Work task:
The full set of records needs to be retyped exactly.

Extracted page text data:
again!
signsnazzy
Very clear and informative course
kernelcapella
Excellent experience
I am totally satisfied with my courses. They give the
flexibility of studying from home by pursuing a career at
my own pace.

Solution:
again!
signsnazzy
Very clear and informative course
kernelcapella
Excellent experience
I am totally satisfied with my courses. They give the
flexibility of studying from home by pursuing a career at
my own pace.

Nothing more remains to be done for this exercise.